## [Work item]
Update the records from the line with "entry: A 30" to the line with "Reading: A 2.4", putting "Entry format" wherever "Form of entry" appears and leaving everything else unchanged.

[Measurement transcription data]
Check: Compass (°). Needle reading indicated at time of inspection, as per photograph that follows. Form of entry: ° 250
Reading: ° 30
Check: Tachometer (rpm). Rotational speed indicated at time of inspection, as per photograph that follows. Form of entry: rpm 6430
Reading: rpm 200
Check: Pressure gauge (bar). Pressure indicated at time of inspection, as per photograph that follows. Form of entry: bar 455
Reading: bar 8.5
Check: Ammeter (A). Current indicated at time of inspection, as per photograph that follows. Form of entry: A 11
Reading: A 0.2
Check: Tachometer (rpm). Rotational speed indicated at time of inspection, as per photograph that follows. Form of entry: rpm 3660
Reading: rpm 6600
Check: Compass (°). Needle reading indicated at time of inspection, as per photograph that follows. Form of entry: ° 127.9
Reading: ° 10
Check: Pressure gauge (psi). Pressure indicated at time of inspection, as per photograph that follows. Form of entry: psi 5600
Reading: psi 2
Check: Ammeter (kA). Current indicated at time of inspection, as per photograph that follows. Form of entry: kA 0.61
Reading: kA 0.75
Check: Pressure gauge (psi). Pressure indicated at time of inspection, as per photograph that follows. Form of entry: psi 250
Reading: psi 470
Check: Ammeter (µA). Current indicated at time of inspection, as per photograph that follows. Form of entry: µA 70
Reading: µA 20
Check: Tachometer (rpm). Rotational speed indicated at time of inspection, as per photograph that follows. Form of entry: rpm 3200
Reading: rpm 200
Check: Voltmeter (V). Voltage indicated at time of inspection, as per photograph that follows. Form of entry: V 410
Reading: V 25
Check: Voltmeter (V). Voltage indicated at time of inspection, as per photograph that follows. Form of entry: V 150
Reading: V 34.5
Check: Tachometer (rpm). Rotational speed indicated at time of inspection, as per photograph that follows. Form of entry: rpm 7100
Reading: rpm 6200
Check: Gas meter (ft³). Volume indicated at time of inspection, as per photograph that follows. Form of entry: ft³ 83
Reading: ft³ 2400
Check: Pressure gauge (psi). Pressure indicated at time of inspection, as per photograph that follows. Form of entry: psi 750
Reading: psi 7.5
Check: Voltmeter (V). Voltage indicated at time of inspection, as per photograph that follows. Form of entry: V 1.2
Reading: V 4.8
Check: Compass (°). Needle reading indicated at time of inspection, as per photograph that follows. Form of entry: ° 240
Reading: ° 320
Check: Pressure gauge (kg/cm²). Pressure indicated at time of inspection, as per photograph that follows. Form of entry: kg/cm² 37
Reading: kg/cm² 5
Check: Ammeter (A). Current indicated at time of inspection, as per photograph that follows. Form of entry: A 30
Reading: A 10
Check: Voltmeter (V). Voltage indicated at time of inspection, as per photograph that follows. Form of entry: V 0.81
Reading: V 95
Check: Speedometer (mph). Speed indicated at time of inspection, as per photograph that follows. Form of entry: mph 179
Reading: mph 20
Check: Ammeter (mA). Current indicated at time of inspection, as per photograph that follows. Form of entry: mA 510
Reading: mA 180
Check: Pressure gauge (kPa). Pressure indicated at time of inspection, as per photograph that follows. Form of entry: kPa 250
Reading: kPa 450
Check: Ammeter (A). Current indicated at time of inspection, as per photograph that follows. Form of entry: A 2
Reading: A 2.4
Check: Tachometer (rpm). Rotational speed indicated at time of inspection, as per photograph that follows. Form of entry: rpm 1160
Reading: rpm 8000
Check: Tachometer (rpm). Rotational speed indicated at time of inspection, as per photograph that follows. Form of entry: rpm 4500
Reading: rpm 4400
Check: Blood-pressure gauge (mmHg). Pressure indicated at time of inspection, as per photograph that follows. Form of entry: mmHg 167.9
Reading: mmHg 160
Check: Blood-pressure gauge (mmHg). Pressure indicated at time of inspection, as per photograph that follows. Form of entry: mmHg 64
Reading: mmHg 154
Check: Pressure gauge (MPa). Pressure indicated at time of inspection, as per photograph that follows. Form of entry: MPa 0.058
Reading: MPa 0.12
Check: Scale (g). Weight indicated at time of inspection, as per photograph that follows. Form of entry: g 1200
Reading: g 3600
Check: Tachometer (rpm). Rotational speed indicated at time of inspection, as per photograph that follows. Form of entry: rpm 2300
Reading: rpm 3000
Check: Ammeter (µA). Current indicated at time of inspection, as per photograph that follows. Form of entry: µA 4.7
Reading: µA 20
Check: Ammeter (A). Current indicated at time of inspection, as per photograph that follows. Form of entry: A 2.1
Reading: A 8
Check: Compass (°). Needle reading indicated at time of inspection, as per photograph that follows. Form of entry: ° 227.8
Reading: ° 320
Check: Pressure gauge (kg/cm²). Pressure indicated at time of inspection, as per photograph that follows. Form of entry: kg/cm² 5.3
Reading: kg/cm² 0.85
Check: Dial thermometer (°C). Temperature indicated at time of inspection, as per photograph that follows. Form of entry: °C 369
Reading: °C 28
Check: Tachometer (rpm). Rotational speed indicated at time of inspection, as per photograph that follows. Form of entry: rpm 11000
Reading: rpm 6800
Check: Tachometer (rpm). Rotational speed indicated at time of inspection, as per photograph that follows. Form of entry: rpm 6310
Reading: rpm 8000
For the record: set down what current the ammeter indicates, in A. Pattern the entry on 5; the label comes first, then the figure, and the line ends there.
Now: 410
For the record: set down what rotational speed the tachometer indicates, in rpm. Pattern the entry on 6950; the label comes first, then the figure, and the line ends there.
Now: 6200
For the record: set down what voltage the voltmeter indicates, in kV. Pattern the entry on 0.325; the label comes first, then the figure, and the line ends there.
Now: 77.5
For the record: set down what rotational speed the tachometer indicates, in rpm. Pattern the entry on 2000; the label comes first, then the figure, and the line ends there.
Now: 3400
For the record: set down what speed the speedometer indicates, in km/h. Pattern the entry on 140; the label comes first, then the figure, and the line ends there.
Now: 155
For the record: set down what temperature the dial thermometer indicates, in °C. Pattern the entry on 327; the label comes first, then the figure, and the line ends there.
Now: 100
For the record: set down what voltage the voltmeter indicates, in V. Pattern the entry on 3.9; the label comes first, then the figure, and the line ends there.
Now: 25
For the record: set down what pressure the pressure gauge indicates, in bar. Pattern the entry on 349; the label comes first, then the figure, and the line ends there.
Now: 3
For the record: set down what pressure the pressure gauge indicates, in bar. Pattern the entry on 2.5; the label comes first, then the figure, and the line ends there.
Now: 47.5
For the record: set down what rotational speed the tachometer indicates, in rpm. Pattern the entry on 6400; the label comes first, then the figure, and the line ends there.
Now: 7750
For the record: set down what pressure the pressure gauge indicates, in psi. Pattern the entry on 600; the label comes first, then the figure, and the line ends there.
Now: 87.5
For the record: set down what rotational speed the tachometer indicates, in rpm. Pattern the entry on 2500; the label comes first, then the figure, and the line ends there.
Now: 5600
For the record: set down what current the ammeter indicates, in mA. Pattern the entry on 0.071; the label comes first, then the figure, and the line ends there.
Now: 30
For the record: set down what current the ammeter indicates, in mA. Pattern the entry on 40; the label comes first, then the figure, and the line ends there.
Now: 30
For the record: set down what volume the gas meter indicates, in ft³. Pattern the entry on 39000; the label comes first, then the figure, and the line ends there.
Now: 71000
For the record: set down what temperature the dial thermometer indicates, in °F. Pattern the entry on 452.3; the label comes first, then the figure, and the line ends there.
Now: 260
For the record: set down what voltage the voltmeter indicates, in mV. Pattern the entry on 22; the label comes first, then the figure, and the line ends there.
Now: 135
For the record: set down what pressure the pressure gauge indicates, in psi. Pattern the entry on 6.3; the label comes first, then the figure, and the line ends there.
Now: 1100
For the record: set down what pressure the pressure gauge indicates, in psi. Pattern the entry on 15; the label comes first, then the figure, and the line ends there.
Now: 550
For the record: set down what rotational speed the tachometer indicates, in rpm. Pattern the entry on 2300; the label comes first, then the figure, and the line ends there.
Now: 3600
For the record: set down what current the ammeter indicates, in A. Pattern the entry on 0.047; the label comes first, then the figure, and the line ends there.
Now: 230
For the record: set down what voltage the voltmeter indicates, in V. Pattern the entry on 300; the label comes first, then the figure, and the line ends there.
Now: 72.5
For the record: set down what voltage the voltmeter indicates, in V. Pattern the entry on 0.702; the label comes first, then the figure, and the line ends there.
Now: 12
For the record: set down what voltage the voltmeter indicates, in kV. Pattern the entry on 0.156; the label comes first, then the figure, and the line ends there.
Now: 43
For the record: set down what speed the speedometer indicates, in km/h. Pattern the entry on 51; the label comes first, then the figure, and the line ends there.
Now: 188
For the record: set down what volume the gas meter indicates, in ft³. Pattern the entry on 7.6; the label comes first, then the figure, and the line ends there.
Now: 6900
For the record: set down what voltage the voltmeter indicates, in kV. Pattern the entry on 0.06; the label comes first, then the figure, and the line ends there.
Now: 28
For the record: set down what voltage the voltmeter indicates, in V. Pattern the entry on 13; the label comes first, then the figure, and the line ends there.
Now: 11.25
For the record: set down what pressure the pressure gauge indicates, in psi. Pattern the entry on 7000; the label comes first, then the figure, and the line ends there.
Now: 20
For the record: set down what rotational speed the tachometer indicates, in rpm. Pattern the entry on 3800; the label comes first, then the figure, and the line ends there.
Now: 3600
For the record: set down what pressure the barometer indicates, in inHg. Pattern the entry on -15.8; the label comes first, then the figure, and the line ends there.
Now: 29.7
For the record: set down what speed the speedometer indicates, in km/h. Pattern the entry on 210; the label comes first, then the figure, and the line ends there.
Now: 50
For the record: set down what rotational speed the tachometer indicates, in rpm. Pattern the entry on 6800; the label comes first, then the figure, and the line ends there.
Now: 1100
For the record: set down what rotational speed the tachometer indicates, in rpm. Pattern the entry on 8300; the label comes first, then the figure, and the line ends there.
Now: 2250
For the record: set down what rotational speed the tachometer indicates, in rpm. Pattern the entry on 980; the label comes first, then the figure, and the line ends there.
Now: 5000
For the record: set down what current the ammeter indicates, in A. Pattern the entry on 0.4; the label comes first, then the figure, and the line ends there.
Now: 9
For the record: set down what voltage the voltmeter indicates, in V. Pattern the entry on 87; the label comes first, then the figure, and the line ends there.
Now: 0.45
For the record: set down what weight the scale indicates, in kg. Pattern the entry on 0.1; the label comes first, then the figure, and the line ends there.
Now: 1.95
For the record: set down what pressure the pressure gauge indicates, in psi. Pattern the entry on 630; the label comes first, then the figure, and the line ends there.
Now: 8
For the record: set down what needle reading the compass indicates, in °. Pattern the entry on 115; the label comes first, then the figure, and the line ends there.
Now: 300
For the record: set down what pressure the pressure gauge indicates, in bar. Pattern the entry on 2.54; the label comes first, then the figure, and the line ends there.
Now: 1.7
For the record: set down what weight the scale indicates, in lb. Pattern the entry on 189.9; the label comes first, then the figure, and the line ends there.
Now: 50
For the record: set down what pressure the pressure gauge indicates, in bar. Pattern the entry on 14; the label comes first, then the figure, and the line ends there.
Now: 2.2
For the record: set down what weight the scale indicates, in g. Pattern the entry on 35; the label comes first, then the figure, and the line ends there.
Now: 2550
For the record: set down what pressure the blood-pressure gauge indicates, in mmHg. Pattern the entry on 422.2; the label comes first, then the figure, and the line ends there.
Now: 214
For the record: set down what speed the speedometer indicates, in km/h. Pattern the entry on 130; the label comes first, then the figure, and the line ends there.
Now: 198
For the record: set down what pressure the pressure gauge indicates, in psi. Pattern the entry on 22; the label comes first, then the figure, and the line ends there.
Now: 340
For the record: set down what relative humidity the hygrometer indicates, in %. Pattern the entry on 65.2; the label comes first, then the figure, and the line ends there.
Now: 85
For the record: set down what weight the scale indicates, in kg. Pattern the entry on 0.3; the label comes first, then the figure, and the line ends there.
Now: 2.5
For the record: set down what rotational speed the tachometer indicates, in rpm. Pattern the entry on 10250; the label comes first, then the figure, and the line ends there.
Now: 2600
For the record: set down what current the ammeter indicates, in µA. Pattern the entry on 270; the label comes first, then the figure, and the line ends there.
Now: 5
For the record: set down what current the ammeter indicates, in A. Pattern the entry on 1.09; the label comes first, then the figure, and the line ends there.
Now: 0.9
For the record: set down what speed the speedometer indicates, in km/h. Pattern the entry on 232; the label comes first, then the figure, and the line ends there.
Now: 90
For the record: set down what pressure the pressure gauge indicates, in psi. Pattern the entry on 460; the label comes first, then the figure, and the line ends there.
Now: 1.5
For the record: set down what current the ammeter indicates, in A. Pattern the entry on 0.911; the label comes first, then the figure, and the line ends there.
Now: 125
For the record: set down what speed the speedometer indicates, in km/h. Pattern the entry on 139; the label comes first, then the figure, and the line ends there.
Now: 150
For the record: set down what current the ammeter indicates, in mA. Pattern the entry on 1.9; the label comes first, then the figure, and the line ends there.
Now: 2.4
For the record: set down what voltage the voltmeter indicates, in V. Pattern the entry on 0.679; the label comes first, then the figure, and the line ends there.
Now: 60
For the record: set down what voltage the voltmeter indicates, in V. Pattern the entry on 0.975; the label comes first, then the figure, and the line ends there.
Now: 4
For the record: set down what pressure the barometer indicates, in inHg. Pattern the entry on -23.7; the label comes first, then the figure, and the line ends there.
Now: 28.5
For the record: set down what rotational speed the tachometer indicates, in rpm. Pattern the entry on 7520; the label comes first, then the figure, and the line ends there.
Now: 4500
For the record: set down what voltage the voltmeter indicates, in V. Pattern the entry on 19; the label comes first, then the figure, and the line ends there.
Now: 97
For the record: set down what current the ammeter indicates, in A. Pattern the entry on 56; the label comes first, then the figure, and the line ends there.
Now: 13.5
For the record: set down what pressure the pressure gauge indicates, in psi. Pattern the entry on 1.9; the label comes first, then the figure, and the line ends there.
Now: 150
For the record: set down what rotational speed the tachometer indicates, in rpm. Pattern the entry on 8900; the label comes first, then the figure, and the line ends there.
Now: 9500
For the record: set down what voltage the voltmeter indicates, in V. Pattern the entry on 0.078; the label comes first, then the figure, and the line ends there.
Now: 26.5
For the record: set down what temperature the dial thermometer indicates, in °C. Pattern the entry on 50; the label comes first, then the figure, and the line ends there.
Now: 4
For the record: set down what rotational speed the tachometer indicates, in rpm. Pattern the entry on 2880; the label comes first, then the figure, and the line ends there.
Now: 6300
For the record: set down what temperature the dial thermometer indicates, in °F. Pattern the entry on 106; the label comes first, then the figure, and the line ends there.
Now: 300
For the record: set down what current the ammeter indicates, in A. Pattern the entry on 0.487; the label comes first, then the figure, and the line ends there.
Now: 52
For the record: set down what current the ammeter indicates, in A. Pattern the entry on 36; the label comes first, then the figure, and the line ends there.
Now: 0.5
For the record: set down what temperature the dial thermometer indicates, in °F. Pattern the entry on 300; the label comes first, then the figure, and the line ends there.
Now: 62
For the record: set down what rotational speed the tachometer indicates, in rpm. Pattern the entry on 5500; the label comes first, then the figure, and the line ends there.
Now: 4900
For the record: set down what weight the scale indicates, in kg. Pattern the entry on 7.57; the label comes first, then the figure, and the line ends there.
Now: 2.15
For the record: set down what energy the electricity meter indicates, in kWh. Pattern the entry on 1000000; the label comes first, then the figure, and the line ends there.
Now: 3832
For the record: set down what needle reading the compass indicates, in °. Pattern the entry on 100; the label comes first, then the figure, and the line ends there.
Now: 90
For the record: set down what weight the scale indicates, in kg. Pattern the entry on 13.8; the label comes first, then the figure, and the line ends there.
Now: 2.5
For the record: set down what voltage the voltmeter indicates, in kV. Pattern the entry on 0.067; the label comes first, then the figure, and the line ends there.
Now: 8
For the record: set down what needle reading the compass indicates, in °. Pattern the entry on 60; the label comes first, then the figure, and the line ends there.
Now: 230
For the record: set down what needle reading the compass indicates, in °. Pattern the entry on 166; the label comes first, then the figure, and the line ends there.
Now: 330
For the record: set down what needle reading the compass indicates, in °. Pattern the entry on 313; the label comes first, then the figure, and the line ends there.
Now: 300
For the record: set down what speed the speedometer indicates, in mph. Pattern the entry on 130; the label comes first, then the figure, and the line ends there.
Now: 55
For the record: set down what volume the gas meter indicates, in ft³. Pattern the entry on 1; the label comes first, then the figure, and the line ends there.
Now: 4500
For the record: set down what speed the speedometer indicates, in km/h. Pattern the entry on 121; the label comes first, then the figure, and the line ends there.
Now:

## [Final answer]
Check: Ammeter (A). Current indicated at time of inspection, as per photograph that follows. Entry format: A 30
Reading: A 10
Check: Voltmeter (V). Voltage indicated at time of inspection, as per photograph that follows. Entry format: V 0.81
Reading: V 95
Check: Speedometer (mph). Speed indicated at time of inspection, as per photograph that follows. Entry format: mph 179
Reading: mph 20
Check: Ammeter (mA). Current indicated at time of inspection, as per photograph that follows. Entry format: mA 510
Reading: mA 180
Check: Pressure gauge (kPa). Pressure indicated at time of inspection, as per photograph that follows. Entry format: kPa 250
Reading: kPa 450
Check: Ammeter (A). Current indicated at time of inspection, as per photograph that follows. Entry format: A 2
Reading: A 2.4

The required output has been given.